On 21 February, over one lakh farmers and agricultural labourers gathered at a rally in Punjab’s Barnala district to pledge unity in the movement against the 2020 farm laws. The rally was organised by the Bharatiya Kisan Union (Ekta Ugrahan) and the Punjab Khet Mazdoor Union, two of the biggest unions that represent the interests of the landless peasants and work in tandem with each other. The BKU (EU) president, Joginder Singh Ugrahan, addressed the crowd and appealed for farm labourers to reach Tikri—a major sit-in against the laws on Delhi’s borders—for a show of strength on 27 and 28 February. But on 28 February, the cadre of the PKMU was absent from Tikri and there was no large gathering of farm labourers. When I called PKMU’s general secretary, Lachhman Singh Sewewala, he said, post the Barnala rally, he told Ugrahan that the labourers could not afford to reach Delhi.
Over the course of the protests, activists and union leaders have repeatedly stressed how the farm laws would impact the predominantly landless farm labourers just as much as the landowning farmers. Historically, the two communities have often been at odds with each other in Punjab due to age-old class and caste dynamics that favour the landowners. Most farm labourers in the state are landless and a significant number of them are from the Scheduled Caste community. By most estimates, the Dalit community forms about 32 per cent of Punjab’s population, but they own only around 3 percent of land. Jat Sikhs, who form about 25 percent of the population, are known to own large swathes of farmland. Yet, despite the calls for landless farm labourers of Punjab to participate in the movement, in six months of reporting on the farmers’ movement, it was evident that they were not as dominant in the protests as farmers.
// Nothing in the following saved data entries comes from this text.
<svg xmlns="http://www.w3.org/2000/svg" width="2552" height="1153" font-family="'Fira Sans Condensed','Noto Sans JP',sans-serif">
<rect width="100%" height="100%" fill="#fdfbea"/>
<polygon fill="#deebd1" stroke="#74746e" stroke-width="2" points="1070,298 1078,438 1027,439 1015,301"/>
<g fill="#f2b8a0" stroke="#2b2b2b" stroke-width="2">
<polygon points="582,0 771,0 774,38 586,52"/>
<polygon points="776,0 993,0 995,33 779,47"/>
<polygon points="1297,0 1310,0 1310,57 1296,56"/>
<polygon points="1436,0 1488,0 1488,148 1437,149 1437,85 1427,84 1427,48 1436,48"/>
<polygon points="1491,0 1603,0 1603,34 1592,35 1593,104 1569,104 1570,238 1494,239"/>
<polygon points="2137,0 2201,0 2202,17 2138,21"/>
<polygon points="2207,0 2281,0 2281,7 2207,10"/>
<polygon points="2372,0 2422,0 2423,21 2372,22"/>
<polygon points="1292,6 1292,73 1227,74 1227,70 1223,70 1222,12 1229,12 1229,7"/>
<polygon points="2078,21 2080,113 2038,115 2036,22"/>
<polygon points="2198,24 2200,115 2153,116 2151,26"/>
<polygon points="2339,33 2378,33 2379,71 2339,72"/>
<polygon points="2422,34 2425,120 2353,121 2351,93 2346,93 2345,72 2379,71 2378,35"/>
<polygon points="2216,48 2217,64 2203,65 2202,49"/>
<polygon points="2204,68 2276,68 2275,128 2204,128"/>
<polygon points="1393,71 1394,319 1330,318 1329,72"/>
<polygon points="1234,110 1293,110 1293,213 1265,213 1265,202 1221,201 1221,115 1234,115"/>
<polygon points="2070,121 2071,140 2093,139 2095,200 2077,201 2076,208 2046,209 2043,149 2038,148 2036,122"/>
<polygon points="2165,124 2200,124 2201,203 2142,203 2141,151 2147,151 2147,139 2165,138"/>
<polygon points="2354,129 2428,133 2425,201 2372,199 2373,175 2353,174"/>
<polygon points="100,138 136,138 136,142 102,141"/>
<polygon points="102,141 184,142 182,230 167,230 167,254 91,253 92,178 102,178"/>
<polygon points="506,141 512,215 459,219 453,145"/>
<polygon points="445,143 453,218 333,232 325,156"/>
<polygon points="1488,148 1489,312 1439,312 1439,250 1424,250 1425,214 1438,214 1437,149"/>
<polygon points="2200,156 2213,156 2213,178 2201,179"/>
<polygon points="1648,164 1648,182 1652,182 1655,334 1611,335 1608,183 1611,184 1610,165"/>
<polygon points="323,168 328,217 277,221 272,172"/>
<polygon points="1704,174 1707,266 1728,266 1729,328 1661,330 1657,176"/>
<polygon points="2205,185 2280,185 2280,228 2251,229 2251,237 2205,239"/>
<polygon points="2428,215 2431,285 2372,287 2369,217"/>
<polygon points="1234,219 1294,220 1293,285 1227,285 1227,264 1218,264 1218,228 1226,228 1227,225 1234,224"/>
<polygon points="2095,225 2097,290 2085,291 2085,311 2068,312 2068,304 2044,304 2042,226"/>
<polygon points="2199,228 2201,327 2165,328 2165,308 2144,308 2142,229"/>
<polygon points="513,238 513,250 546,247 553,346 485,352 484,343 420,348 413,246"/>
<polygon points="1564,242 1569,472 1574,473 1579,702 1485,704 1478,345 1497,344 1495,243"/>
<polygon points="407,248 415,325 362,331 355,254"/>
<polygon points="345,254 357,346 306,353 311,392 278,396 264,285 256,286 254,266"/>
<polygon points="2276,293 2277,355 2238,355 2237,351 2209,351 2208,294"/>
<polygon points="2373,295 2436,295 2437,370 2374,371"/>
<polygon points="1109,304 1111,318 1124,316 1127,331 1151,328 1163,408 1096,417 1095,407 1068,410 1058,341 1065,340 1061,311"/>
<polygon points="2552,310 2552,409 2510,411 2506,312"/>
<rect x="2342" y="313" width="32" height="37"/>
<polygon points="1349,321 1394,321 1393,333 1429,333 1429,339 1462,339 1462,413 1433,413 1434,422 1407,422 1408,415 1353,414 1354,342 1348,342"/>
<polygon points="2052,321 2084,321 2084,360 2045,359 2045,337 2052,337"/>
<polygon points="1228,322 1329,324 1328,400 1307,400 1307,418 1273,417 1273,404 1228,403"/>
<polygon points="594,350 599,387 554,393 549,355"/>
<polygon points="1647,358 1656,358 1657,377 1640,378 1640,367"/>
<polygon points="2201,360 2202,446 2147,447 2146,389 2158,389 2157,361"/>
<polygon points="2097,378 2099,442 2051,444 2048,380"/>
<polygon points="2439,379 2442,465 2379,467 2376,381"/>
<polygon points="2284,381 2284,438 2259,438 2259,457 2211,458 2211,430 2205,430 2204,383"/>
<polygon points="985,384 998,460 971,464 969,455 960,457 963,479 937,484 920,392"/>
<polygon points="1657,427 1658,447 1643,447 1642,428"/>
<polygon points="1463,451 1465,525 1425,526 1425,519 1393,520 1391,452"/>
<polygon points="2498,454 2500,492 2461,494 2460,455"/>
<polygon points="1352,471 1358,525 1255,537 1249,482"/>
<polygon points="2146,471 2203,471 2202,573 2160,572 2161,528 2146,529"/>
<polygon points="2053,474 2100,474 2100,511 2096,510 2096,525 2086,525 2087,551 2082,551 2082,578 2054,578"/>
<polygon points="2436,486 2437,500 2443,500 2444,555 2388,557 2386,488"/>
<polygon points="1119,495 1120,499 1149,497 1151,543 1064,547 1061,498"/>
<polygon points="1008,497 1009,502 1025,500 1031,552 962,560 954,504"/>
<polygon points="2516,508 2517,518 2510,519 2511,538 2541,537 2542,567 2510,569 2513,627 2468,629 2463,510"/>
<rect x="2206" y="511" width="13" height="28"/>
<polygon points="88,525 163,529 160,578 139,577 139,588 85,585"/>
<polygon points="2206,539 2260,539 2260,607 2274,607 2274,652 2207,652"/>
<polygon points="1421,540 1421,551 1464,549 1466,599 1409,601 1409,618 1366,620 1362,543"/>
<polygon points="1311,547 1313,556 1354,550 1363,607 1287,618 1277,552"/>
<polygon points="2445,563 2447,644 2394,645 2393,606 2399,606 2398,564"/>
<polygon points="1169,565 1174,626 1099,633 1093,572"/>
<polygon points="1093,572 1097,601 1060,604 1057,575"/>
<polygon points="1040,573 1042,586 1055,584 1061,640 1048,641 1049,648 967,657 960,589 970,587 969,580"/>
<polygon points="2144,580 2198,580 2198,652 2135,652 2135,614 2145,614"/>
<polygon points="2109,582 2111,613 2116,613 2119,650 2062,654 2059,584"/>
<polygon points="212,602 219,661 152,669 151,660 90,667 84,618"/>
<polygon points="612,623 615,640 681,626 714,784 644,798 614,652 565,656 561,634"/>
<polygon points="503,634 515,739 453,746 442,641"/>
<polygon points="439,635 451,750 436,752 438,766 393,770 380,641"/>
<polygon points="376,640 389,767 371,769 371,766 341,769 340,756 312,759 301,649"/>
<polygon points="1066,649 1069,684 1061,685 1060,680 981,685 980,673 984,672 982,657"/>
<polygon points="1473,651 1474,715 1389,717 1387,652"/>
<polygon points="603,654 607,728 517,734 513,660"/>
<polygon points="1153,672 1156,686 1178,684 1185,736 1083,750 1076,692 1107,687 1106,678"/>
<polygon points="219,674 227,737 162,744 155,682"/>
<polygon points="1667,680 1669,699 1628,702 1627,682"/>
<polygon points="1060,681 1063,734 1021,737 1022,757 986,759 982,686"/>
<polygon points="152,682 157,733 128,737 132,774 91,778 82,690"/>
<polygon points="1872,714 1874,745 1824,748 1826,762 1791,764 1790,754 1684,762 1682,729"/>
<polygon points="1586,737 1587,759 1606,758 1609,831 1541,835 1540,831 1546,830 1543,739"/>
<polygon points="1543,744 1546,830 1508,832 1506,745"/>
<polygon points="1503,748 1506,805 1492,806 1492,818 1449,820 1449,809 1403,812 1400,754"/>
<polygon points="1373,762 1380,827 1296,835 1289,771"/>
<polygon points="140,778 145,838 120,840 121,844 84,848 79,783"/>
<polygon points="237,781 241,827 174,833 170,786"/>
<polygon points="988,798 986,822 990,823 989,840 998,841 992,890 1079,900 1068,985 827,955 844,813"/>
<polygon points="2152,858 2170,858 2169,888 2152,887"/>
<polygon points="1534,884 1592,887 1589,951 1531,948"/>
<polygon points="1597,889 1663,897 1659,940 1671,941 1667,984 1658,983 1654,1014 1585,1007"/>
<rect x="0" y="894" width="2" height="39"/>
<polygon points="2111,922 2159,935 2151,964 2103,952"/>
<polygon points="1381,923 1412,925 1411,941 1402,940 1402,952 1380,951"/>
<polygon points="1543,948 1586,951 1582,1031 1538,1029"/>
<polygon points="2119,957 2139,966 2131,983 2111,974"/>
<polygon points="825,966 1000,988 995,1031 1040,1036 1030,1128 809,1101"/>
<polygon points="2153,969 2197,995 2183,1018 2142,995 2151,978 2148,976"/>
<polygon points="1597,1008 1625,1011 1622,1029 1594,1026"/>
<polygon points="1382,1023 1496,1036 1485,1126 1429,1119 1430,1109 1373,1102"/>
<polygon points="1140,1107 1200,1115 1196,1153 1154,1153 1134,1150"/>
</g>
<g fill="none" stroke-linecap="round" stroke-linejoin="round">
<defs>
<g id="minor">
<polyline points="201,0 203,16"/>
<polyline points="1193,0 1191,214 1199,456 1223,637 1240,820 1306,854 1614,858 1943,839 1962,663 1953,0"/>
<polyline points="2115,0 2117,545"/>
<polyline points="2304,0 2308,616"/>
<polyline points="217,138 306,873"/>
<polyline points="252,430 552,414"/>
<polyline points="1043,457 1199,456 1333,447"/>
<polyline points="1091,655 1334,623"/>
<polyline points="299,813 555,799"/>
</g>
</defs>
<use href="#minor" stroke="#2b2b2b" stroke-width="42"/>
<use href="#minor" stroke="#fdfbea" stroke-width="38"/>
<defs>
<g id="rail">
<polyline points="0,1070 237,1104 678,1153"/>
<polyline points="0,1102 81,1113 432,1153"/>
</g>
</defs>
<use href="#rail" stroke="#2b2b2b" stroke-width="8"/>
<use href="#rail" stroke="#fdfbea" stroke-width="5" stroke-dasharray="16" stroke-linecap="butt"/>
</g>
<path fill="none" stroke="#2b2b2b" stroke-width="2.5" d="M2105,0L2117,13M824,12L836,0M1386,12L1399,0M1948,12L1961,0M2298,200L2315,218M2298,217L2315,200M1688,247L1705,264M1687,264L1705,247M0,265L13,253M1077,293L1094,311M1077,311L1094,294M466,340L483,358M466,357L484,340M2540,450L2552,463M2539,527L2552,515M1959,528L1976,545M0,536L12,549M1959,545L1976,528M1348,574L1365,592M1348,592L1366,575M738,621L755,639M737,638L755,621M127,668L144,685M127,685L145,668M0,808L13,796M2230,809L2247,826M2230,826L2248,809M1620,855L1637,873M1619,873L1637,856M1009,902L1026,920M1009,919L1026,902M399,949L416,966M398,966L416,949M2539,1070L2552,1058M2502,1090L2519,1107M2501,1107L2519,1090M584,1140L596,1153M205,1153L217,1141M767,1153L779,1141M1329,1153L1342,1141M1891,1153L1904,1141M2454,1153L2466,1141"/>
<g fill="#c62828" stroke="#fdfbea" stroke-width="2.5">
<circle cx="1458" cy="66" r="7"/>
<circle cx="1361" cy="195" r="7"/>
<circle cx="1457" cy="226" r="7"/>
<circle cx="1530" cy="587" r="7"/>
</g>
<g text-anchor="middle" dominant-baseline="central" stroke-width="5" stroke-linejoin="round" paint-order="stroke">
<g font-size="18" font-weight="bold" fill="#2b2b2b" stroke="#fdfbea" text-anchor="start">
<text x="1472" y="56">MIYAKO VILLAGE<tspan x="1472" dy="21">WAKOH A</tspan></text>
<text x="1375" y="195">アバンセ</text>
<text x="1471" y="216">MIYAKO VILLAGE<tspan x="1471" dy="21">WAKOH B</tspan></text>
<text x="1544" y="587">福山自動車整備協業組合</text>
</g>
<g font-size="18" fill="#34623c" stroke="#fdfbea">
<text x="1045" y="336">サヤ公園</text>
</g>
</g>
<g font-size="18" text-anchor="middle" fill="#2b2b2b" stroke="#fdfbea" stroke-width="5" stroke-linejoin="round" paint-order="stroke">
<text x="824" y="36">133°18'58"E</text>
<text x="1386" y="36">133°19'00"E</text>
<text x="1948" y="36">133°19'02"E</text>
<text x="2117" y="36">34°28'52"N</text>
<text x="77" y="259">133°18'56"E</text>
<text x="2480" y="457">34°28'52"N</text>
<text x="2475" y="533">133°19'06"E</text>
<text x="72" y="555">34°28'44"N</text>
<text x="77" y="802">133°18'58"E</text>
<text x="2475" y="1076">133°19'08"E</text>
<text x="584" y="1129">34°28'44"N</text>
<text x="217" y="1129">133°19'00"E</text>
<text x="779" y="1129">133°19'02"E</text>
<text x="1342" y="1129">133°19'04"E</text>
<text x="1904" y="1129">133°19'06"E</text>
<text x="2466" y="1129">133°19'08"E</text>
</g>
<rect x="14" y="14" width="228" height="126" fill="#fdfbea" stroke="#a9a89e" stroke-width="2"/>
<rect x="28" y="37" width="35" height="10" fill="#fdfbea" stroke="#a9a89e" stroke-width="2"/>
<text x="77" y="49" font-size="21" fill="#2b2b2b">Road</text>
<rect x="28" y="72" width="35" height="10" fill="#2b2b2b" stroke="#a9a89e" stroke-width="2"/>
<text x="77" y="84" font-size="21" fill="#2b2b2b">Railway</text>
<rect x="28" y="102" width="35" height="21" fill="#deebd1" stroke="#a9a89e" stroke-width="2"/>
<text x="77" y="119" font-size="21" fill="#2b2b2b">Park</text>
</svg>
I travelled across the Malwa region—which accounts for more than half of Punjab’s area and spans the southern half of the state—to understand the issues that landless labourers face. While some of them lacked an understanding of the farm laws and how the legislation would impact them, some others were unable to participate in the farmers’ protests even though they wanted to. Many of them said that they could not afford to participate in the protests due to the precarious nature of their livelihood and faced issues such as difficulties in availing benefits of the public-distribution system. Activists on the ground also said that while the protests highlighted a host of issues concerning the farming community—such as farmers suicides—the unions leading it did not put a spotlight on the troubles of the landless labourers. In fact, there is no labour union involved in the decision-making process regarding the protests. Sewewala, as well as other activists, emphasised that the onus was on the landowning farmers as well as the farmers’ unions to reach out to the labourers.
In the first week of March, I met around two dozen women carrying shovels to clear wild bushes along a small irrigation canal at Khunde Halal, a village in Muktsar district. Almost none of them understood the new farm laws and were more focussed on their day-to-day difficulties. The chief among their issues was payments under Mahatma Gandhi National Rural Employment Guarantee Act, 2005, scheme. “We have not got any money for the work under NREGA for the past several months,” Bhajan Kaur, a woman in her mid-sixties, told me.